Now you can start a VM using the vhost disk:

```
sudo cloud-hypervisor \
...
--disk vhost_user=true,socket=/var/tmp/vhost.0,num_queues=4,queue_size=256 \
...
```

## JSON-RPC API

### bdev_ubi_create

Parameters:
* `name` (text, required): Name of the bdev to be created.
* `image_path` (text, required): Path to the image file.
* `base_bdev` (text, required): Name of base bdev.
* `stripe_size_kb` (integer, required): Stripe size in kibibytes.
* `no_sync` (boolean, optional): Ignore sync requests. Defaults to false.
* `copy_on_read` (boolean, optional): Fetch stripes for reads. Defaults to true.
* `directio` (boolean, optional): Use O_DIRECT when opening the image file.
Defaults to true;

**Note.** When creating the bdev for the first time, magic bits in the metadata
section of base image should be zeroed. For unencrypted base bdev, truncate
command in the previous section will take care of this. For encrypted base bdev,
`spdk_dd` can be used with parameters `--bs 512 --count 1 --if /dev/zero --ob
[ubi_bdev_name]`.

### bdev_ubi_delete

Parameters:
* `name` (text, required): Name of the bdev to be deleted.

## Internals

### Data Layout

First 8MB of base bdev is reserved for metadata. Metadata consists of:
* Magic bytes (9 bytes): `BDEV_UBI\0`
* Metadata version major (2 bytes)
* Metadata version minor (2 bytes)
* stripe_size_kb (1 byte)
* Stripe headers: 2 byte per stripes. Currently it specifies whether a stripe
has been fetched from image or not. 15-bits are reserved for future extension.
* Padding to make the total size 8MB.

Then at the 8MB offset the actual disk data starts.

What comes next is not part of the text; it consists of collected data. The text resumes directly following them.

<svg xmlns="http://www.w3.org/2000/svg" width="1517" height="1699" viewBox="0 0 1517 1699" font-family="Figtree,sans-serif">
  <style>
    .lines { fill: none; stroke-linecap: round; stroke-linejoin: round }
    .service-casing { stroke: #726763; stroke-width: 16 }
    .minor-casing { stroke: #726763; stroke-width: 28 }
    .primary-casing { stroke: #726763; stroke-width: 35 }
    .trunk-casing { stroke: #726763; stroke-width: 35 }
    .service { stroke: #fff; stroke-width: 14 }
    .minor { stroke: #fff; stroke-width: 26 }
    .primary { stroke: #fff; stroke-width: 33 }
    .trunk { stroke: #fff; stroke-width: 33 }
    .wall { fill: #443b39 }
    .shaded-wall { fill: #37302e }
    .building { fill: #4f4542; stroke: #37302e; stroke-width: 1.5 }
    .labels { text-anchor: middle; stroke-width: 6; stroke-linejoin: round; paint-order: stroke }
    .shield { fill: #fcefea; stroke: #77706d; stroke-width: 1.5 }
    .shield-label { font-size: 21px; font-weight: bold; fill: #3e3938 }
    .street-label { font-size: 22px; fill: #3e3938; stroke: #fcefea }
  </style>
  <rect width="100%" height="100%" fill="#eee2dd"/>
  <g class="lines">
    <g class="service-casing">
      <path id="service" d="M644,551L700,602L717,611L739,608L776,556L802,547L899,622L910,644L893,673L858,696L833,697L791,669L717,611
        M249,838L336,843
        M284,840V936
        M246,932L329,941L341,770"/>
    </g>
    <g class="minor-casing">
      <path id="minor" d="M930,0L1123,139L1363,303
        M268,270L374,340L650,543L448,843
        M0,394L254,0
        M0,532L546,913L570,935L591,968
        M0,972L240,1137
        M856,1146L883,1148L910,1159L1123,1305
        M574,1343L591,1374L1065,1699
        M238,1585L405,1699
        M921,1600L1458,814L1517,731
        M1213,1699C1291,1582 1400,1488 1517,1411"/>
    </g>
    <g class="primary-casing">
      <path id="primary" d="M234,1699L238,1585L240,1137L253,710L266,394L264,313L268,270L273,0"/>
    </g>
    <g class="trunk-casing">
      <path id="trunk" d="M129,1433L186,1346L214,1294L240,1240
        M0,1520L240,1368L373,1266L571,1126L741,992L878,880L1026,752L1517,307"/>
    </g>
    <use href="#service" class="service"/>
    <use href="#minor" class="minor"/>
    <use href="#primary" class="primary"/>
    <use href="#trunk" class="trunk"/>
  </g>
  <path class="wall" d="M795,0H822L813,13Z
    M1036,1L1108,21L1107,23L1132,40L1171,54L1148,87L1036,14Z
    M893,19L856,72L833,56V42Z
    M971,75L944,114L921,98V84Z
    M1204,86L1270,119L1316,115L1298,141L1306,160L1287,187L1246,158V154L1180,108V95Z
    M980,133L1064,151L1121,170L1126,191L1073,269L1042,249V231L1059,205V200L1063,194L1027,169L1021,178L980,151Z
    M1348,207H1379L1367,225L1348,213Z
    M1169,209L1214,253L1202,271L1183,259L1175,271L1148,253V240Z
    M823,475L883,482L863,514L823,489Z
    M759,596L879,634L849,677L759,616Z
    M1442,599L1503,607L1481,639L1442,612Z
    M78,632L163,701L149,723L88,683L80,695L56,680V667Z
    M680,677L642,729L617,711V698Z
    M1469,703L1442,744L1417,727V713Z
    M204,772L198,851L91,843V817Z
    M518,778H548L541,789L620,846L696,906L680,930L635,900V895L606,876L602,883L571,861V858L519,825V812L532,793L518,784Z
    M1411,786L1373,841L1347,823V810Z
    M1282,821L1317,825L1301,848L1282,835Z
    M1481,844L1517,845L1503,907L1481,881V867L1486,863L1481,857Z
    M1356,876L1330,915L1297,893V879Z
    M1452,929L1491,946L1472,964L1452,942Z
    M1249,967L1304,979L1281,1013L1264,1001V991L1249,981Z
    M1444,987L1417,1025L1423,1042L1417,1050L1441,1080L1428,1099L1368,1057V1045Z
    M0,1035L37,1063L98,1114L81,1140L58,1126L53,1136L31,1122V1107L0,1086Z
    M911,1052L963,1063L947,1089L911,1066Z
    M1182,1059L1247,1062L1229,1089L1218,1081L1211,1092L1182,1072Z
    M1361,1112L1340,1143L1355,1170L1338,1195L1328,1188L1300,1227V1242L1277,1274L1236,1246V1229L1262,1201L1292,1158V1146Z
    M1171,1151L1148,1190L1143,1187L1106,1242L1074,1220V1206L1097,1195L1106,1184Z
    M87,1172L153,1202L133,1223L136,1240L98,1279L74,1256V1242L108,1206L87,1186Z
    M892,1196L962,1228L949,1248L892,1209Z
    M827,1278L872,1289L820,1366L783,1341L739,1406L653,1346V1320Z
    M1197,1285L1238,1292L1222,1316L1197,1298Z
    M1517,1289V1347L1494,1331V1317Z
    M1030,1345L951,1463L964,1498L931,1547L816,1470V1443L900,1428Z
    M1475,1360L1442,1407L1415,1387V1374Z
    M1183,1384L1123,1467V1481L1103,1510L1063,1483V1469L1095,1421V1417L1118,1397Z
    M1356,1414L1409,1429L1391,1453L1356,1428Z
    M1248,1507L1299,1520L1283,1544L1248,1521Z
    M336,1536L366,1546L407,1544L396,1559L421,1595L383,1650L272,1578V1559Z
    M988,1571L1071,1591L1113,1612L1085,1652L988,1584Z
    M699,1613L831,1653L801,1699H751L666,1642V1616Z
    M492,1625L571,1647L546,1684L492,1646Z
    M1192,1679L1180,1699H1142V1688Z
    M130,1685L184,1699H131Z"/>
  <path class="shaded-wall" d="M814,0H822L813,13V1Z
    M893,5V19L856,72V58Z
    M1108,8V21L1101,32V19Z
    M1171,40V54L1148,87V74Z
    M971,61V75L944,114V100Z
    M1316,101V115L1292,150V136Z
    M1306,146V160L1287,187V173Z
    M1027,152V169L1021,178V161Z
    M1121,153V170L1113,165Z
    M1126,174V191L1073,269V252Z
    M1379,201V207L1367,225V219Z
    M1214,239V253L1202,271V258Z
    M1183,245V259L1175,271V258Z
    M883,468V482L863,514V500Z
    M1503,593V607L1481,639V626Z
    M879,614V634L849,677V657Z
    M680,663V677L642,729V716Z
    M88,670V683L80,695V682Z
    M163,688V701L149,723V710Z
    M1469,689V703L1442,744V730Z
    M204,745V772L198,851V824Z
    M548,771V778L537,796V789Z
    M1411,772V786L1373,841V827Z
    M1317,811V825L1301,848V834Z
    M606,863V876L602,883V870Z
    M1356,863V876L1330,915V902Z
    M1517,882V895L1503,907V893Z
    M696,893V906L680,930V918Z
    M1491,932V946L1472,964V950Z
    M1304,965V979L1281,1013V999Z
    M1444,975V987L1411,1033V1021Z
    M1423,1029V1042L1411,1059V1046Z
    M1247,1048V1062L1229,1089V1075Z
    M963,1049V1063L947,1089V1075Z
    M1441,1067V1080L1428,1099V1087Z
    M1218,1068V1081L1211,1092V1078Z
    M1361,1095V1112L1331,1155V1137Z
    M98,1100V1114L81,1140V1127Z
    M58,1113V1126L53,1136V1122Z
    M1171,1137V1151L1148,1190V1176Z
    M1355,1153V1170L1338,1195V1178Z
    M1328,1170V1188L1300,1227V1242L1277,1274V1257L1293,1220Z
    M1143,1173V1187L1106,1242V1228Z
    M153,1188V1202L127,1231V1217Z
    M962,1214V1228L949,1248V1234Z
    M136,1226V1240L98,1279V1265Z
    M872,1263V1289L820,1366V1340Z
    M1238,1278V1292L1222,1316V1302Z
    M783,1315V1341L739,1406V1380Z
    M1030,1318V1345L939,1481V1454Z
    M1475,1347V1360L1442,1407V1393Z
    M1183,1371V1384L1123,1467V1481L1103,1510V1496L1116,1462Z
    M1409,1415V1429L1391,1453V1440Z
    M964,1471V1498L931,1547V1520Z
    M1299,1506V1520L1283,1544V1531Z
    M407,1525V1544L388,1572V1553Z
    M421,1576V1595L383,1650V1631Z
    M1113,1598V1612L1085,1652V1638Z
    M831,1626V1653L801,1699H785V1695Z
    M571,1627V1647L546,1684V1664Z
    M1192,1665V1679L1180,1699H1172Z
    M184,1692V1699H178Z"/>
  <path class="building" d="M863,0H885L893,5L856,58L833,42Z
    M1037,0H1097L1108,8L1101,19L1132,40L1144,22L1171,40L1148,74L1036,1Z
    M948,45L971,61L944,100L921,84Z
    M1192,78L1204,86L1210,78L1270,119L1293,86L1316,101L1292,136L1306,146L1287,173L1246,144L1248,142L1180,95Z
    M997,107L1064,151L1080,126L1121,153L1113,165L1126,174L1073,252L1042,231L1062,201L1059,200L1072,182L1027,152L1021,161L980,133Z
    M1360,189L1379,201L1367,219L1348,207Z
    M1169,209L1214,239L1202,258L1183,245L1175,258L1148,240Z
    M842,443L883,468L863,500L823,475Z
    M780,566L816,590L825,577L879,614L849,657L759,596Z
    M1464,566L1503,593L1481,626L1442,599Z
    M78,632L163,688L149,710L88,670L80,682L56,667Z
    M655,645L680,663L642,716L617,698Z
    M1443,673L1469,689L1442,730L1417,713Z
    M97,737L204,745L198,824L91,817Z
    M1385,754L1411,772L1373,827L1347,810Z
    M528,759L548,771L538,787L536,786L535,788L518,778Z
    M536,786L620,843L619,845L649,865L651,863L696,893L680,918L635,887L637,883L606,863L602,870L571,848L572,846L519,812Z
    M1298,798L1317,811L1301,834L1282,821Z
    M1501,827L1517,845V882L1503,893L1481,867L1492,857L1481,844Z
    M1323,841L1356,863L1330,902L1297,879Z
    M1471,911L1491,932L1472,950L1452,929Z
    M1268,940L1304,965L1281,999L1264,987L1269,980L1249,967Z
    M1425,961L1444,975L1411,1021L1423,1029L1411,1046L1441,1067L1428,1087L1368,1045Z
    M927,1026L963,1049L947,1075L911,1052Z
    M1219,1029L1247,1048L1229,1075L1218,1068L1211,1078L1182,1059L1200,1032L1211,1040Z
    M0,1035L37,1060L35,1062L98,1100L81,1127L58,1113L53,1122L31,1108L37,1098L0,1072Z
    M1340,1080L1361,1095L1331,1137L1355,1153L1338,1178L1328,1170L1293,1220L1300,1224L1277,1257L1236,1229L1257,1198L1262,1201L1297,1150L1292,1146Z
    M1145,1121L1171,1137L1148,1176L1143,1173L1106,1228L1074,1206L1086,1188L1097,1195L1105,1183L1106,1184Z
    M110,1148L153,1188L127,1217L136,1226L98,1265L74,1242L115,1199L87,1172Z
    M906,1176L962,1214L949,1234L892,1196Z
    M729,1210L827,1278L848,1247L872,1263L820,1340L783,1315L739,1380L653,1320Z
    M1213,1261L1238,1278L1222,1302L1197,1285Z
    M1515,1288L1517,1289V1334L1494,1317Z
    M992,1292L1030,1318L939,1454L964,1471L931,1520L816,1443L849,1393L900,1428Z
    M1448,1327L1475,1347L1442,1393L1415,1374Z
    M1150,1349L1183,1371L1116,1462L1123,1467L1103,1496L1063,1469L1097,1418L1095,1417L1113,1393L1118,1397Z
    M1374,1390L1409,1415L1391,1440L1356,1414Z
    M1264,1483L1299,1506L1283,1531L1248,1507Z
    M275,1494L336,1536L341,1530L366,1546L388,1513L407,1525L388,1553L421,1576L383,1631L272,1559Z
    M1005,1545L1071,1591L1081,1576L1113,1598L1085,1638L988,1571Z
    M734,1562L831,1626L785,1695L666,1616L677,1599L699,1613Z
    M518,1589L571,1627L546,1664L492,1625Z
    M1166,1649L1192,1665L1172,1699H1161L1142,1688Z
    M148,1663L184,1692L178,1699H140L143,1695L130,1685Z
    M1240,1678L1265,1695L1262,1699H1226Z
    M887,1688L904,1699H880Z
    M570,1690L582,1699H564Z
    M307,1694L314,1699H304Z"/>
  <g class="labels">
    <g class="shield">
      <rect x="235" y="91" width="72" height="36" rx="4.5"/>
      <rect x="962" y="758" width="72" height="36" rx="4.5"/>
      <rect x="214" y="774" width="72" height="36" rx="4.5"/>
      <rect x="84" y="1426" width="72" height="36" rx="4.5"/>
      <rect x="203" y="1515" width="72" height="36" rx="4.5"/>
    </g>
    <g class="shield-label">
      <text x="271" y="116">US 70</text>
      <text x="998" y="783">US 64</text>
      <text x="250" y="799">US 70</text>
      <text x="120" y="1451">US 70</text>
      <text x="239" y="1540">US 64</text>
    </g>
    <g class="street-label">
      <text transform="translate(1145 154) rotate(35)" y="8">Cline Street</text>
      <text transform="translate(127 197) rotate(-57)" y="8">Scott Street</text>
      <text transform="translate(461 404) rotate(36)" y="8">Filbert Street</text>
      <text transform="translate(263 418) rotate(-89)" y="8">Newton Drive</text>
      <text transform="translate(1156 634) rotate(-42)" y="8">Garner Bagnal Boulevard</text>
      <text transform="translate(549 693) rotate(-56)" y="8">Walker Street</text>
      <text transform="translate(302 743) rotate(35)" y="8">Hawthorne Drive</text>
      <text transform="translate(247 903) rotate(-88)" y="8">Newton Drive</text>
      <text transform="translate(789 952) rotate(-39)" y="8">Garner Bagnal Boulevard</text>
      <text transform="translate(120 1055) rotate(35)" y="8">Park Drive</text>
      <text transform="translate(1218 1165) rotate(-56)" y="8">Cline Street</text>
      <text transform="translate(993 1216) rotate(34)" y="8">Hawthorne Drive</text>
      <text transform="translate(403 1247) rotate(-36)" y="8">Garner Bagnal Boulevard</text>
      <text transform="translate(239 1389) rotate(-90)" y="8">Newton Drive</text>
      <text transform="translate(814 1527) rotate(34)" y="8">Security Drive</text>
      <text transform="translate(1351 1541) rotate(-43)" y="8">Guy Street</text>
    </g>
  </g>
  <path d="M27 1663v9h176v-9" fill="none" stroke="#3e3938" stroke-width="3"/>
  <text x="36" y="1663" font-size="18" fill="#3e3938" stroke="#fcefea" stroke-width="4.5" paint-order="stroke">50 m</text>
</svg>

### Read/Write I/O operations

If the stripe containing the requested block range hasn't been fetched yet, then
a stripe fetch is enqueued. Once stripe has been fetched, the actual I/O
operation is served.

### Flush (aka sync)

* Data for the requested range is flushed to base bdev.
* Once data flush is finished, and if metadata has been modified in memory, then
metadata is first written and then flushed to base bdev.